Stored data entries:
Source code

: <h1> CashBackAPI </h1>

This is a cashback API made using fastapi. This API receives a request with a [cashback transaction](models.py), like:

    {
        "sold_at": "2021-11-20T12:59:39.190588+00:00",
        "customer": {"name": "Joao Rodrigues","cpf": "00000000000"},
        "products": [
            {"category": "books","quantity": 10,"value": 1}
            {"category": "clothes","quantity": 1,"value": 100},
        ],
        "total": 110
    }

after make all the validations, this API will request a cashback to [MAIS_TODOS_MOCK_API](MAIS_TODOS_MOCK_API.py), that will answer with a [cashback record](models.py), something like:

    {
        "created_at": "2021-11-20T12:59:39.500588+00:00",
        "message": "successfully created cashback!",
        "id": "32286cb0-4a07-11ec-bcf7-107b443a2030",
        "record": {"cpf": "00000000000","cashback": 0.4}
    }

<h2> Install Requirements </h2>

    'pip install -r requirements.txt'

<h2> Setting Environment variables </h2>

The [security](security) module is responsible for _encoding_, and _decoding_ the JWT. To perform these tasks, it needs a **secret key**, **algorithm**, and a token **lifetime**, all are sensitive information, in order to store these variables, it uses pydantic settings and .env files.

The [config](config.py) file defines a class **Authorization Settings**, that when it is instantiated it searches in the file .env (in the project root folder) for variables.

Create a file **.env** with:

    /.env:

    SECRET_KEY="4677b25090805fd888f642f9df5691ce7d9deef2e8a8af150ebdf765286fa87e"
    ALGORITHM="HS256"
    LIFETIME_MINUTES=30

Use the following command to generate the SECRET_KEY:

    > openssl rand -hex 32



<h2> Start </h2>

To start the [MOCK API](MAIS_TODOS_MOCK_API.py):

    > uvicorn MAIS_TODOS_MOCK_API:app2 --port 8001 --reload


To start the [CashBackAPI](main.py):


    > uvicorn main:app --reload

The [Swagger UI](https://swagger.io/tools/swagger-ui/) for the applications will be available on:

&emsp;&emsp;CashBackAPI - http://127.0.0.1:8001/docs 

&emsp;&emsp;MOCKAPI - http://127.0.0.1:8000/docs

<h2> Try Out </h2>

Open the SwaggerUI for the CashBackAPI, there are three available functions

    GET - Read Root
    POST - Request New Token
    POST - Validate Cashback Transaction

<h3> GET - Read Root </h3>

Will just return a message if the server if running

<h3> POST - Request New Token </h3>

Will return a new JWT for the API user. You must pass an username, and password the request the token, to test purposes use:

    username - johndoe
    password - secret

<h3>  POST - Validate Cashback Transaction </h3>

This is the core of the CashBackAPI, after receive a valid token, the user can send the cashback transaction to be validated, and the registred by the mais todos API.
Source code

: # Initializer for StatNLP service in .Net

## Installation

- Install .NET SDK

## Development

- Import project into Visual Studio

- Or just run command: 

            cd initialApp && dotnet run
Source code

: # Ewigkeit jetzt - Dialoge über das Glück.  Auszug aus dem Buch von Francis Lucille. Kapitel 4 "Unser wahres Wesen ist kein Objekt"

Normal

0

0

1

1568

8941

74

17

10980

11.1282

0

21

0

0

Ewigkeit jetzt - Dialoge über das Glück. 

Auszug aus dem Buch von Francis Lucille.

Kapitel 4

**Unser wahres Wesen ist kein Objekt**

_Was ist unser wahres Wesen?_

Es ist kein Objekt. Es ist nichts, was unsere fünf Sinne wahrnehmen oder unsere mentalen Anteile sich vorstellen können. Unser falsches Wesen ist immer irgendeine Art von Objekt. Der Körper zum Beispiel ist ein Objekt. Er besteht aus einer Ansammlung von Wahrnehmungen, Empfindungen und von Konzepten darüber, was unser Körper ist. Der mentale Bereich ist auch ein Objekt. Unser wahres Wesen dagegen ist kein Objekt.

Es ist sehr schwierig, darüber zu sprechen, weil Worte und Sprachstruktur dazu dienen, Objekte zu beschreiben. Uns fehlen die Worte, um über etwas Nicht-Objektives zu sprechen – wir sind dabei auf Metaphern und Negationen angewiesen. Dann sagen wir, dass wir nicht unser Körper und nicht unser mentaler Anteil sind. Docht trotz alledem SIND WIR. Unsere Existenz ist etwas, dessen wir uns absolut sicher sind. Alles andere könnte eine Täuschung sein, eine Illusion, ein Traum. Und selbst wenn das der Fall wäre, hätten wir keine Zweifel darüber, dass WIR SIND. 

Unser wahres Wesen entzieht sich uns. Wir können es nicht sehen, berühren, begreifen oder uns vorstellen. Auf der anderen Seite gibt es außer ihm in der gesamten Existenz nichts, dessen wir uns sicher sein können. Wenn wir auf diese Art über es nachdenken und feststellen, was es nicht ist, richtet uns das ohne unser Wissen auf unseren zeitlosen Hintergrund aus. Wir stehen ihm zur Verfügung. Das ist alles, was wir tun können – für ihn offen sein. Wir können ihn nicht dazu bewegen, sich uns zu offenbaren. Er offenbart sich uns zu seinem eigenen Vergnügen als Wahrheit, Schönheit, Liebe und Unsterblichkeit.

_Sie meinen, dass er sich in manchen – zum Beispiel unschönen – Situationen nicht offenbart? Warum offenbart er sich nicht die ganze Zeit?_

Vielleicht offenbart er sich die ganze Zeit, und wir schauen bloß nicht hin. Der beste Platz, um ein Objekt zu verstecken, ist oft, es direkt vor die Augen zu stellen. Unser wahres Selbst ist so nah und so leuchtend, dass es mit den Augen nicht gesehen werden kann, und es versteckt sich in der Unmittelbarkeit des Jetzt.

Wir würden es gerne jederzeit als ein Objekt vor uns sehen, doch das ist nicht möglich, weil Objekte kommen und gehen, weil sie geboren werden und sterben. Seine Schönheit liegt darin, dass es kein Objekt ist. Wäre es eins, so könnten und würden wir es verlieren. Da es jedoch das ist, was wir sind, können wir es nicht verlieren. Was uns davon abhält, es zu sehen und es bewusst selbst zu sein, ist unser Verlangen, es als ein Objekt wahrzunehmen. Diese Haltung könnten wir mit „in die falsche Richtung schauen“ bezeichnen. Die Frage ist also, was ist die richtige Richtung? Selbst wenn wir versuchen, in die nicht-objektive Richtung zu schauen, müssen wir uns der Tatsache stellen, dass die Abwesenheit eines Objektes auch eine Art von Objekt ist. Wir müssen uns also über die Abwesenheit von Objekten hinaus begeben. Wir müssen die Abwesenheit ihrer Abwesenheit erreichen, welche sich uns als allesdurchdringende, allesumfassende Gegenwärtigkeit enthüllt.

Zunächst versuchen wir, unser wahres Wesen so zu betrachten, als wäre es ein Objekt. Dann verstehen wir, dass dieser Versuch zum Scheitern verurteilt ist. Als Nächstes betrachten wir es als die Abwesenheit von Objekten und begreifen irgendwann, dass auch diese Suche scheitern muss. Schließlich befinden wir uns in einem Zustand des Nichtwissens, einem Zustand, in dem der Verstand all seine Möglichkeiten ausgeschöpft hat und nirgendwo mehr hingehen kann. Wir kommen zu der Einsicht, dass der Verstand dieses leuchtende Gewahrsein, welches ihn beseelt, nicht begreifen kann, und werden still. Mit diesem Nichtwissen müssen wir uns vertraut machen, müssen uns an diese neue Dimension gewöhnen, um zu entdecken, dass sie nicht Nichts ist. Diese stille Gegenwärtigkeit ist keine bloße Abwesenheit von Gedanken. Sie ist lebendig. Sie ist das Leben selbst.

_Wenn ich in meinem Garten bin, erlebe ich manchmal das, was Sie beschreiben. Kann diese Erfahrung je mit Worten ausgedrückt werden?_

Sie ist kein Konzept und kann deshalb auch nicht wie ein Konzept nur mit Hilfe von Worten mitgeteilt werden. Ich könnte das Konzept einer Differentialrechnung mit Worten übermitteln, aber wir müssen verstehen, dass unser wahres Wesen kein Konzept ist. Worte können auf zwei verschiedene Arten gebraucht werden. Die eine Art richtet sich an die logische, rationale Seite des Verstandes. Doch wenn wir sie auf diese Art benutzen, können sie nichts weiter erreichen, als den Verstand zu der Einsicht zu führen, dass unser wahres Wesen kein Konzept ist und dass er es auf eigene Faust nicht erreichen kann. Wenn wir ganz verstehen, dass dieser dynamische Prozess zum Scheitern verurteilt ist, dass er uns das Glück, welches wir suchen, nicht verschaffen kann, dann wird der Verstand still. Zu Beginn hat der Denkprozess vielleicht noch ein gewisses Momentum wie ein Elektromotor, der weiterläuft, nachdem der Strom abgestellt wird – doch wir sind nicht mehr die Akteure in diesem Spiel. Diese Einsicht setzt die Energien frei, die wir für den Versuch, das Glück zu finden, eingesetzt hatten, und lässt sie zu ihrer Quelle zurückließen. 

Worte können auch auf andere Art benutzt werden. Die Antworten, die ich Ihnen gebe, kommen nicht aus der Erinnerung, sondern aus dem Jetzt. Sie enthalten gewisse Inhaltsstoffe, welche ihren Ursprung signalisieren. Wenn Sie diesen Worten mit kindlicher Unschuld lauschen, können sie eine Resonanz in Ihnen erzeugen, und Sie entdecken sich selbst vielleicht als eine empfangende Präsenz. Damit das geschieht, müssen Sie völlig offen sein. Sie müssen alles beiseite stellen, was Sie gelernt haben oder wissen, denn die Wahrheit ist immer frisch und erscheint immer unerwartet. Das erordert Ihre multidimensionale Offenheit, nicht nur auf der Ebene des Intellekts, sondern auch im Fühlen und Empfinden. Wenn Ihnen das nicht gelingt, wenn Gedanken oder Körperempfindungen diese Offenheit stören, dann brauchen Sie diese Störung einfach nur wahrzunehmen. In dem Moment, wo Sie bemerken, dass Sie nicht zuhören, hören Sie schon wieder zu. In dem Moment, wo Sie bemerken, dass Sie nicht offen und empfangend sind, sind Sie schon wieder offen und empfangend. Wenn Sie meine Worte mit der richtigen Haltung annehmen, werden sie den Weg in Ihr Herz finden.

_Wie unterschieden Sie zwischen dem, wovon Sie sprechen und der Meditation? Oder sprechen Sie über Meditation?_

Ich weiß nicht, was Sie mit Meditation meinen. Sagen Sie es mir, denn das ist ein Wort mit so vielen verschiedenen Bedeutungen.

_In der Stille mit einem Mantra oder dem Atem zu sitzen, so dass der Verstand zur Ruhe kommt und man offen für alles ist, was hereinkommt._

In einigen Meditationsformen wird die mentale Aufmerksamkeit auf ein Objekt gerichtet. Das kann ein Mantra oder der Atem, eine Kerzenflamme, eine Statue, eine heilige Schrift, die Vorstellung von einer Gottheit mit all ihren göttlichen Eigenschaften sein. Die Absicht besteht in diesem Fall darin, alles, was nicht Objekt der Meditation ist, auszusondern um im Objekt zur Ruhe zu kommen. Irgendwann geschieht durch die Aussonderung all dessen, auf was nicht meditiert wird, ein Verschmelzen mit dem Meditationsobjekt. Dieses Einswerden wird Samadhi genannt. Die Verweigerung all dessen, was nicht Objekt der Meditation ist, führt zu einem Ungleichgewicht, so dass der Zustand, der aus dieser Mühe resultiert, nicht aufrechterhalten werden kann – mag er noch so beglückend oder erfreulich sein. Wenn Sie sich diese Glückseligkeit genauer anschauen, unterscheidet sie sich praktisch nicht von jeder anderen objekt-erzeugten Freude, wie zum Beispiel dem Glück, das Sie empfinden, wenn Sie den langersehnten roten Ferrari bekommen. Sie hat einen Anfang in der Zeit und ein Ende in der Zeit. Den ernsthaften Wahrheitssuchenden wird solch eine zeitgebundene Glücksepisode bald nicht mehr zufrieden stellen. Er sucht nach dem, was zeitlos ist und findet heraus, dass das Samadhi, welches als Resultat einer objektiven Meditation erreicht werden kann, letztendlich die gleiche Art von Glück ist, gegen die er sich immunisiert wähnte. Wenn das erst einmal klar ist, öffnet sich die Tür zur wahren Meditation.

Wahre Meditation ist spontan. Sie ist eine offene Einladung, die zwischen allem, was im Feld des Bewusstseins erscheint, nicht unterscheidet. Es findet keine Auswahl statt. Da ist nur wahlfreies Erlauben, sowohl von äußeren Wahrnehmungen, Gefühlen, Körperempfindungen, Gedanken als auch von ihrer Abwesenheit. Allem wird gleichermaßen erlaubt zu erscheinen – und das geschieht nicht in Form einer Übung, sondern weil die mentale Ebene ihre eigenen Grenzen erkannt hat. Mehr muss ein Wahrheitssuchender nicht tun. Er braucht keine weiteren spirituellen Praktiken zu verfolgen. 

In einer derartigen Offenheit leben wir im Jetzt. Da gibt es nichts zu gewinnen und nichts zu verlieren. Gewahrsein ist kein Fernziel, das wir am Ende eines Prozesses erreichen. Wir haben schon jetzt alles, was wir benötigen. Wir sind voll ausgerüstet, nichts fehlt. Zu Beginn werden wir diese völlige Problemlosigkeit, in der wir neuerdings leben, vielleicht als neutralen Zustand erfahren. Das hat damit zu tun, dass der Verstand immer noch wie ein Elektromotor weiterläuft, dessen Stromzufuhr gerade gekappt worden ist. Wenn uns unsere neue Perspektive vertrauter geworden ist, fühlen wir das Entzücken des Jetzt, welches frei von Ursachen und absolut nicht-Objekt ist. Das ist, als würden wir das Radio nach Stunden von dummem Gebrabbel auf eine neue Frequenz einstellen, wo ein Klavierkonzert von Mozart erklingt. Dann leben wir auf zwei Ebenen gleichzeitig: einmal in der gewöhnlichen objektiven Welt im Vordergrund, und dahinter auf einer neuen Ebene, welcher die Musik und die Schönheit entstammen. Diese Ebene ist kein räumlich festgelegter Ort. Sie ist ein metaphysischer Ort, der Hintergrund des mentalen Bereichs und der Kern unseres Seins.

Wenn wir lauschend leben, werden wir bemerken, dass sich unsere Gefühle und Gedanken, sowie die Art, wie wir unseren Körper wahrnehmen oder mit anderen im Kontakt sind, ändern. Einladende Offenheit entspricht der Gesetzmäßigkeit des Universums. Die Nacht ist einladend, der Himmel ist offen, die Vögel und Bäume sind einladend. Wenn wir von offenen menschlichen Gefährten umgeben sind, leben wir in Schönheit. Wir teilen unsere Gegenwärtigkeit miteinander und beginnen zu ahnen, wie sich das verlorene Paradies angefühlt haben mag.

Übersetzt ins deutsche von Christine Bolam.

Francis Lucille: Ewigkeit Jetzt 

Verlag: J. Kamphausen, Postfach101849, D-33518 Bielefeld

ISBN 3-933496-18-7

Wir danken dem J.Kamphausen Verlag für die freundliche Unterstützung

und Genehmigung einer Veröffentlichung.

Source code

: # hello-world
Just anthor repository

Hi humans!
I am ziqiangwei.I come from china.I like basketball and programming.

WORK TASK - Copy the entries verbatim, starting from the very beginning and stopping after the line that contains "Open the SwaggerUI". Include that final line.

ANSWER BOX -
Source code

: <h1> CashBackAPI </h1>

This is a cashback API made using fastapi. This API receives a request with a [cashback transaction](models.py), like:

    {
        "sold_at": "2021-11-20T12:59:39.190588+00:00",
        "customer": {"name": "Joao Rodrigues","cpf": "00000000000"},
        "products": [
            {"category": "books","quantity": 10,"value": 1}
            {"category": "clothes","quantity": 1,"value": 100},
        ],
        "total": 110
    }

after make all the validations, this API will request a cashback to [MAIS_TODOS_MOCK_API](MAIS_TODOS_MOCK_API.py), that will answer with a [cashback record](models.py), something like:

    {
        "created_at": "2021-11-20T12:59:39.500588+00:00",
        "message": "successfully created cashback!",
        "id": "32286cb0-4a07-11ec-bcf7-107b443a2030",
        "record": {"cpf": "00000000000","cashback": 0.4}
    }

<h2> Install Requirements </h2>

    'pip install -r requirements.txt'

<h2> Setting Environment variables </h2>

The [security](security) module is responsible for _encoding_, and _decoding_ the JWT. To perform these tasks, it needs a **secret key**, **algorithm**, and a token **lifetime**, all are sensitive information, in order to store these variables, it uses pydantic settings and .env files.

The [config](config.py) file defines a class **Authorization Settings**, that when it is instantiated it searches in the file .env (in the project root folder) for variables.

Create a file **.env** with:

    /.env:

    SECRET_KEY="4677b25090805fd888f642f9df5691ce7d9deef2e8a8af150ebdf765286fa87e"
    ALGORITHM="HS256"
    LIFETIME_MINUTES=30

Use the following command to generate the SECRET_KEY:

    > openssl rand -hex 32



<h2> Start </h2>

To start the [MOCK API](MAIS_TODOS_MOCK_API.py):

    > uvicorn MAIS_TODOS_MOCK_API:app2 --port 8001 --reload


To start the [CashBackAPI](main.py):


    > uvicorn main:app --reload

The [Swagger UI](https://swagger.io/tools/swagger-ui/) for the applications will be available on:

&emsp;&emsp;CashBackAPI - http://127.0.0.1:8001/docs 

&emsp;&emsp;MOCKAPI - http://127.0.0.1:8000/docs

<h2> Try Out </h2>

Open the SwaggerUI for the CashBackAPI, there are three available functions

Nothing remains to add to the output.